神様の値段: 戦力外捜査官2 (河出文庫)

面白かった。意外と面白かった。
オウム真理教事件がモチーフになっているのか、新興宗教が東京都内で不穏な動きを見せ、キャリアではあるがドジで捜査能力も低い「戦力外捜査官」海月千波と、その「おもり」設楽恭介もその捜査に関わっていくことになる……。

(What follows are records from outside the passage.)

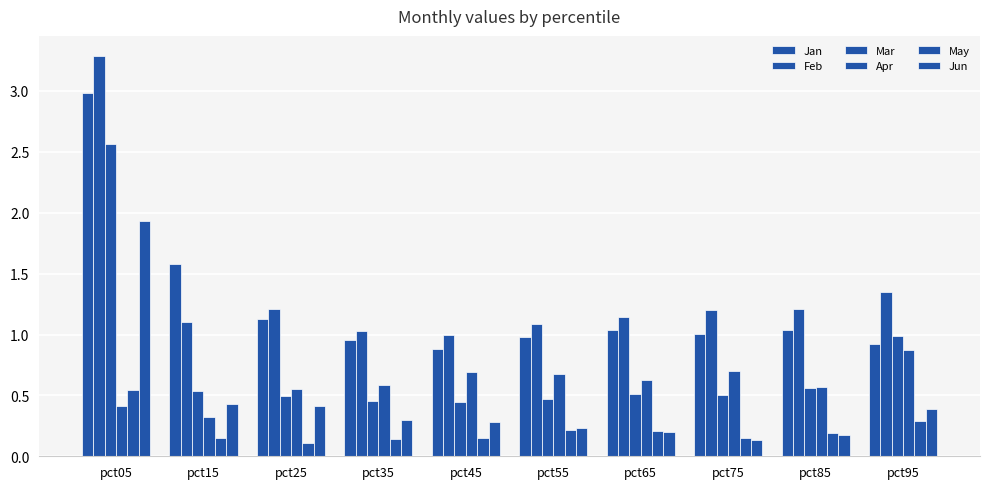

Does the chart contain stacked bars?

No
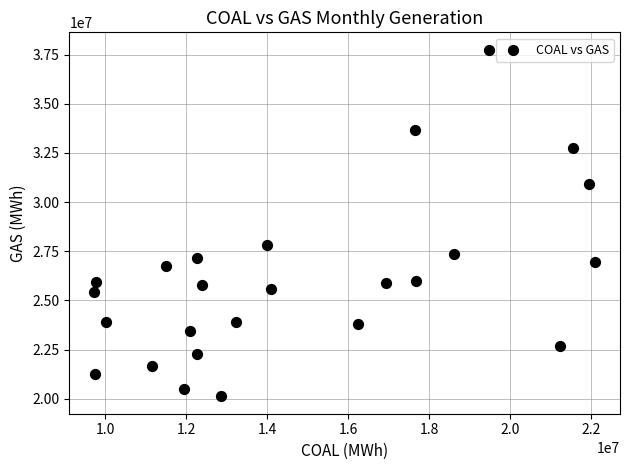

What Y value in the scatter plot is closest to 28936883?

27844844.6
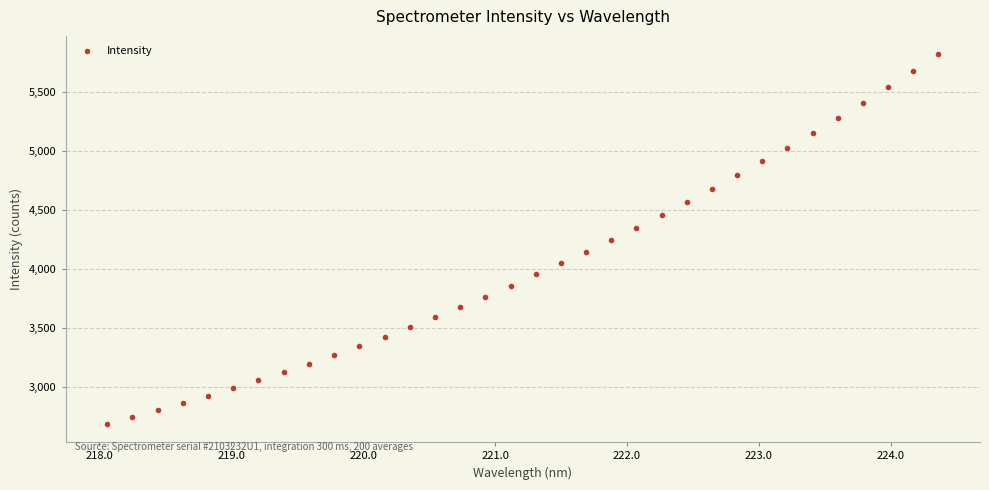

What is the range of Y values (max minus min)?

3134.9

ドジっ娘の捜査官とその「お付き」というライトな枠組みだが、語り手の妹など、新興宗教に吸い込まれていく人々の描写はリアルに思え、カルトによる恐怖が浮かび上がり、冷や汗が出る。エンタメとシリアスがいいバランスだ。
ただ、悪いことではないのだが、シリアスのバランスが少しだけ高いのか、「戦力外捜査官」の「戦力外」の部分が薄れている気がする。シリアス……というより、バカバカしい設定なのに真面目になっちゃっているという印象。
残念だけどつまらなくはない、読んでみると面白いという微妙なバランスである、狙ってはいないと思うけど。どれくらい微妙なバランスかというとそこは、ぜひ読んでみていただきたい(笑)。